A TnT document is an on-chain record identified by a unique document ID (derived from a hash of the document content). It is created by a creator: a legal entity whose DID has been whitelisted in the DID Registry for TnT write access.

The document record holds:

  • A reference to the document content (via metadata and hash).
  • The creator DID.
  • A timestamp, either sourced from the EBSI blockchain or linked to an external source with a cryptographic proof.

Events

After creation, authorised parties write events to the document. Each event records:

  • The document hash at the time of the event.
  • An optional external hash (for linking to data outside EBSI).
  • The sender DID.
  • An origin identifier.
  • Metadata.
  • A timestamp (blockchain or external, with optional proof).

Events are append-only. Once written they cannot be modified or deleted, forming an immutable audit trail.

Access management

TnT has built-in, DID-based access control:

PermissionWhat it allows
creatorAutomatically held by the document creator; can write events and grant access.
writeWrite events to the document.
delegateWrite events and grant write access to other accounts.

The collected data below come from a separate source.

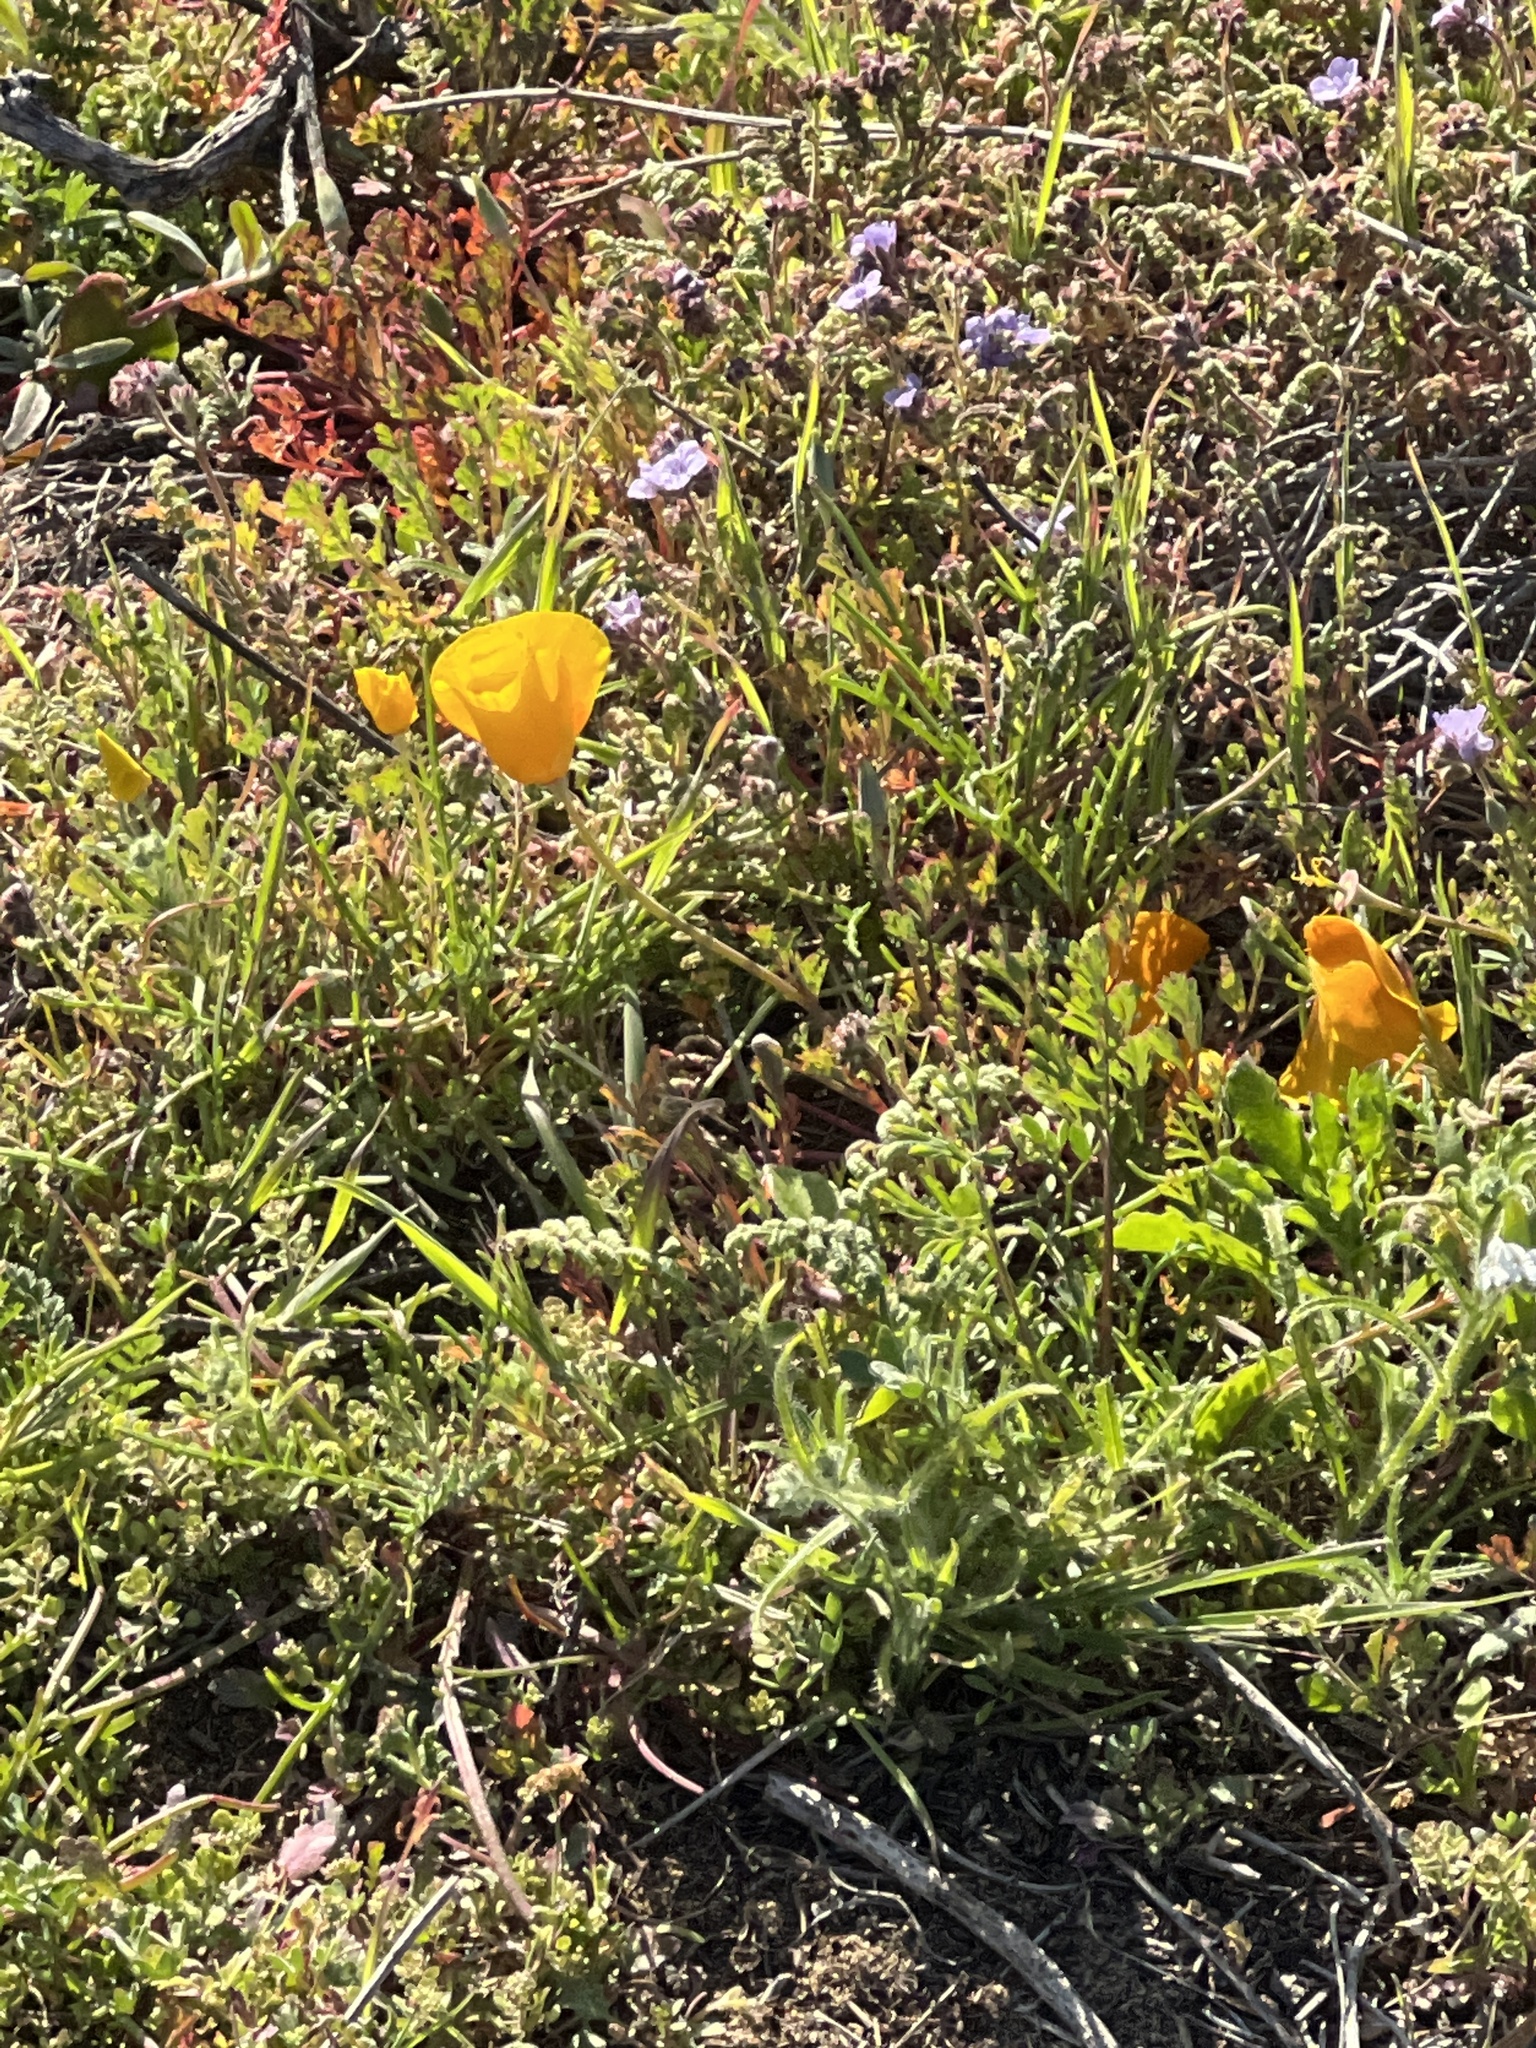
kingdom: Plantae
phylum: Tracheophyta
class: Magnoliopsida
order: Ranunculales
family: Papaveraceae
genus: Eschscholzia
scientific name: Eschscholzia californica
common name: California poppy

Access is scoped per document. A legal entity can hold different permissions on different documents.

How it works

The Track and Trace API sits in front of the Ethereum Track and Trace smart contract on the EBSI ledger. The Track and Trace API implements two types of APIs:

  • JSON-RPC APIs: Write operations (create document, grant access, write event) are signed JSON-RPC transactions.
  • REST APIs: read operations (query documents, events, accesses) use REST.

Access requires a token from the EBSI Authorisation Service:

  • tnt_create scope: to create a new document.
  • tnt_write scope: to write events and manage access.
Creator → Authorisation API (tnt_create token)
→ TnT API (create document)
→ EBSI Ledger smart contract (immutable record)

Writer → Authorisation API (tnt_write token)
→ TnT API (write event)
→ EBSI Ledger smart contract (appended event)

Timestamps from the blockchain vs external

TnT supports two timestamp sources:

  • Blockchain timestamp: the block timestamp from the EBSI ledger is used. The timestamp is automatically set by the network when the transaction is included in a block.
  • External timestamp: the submitter provides a datetime value and a cryptographic proof tying it to an external time authority. This allows anchoring events that occurred outside EBSI to the on-chain record.

Use cases

  • Credential lifecycle tracking: record when a VC schema was published, updated, and deprecated, with each change attributed to its author.
  • Document provenance: build an auditable history of who processed a document and when, useful for regulatory compliance.
  • Supply chain events: anchor production, transfer, and delivery events for physical or digital assets.
  • Policy versioning: create a verifiable record of which policy version was in force at each point in time, with the identity of each editor.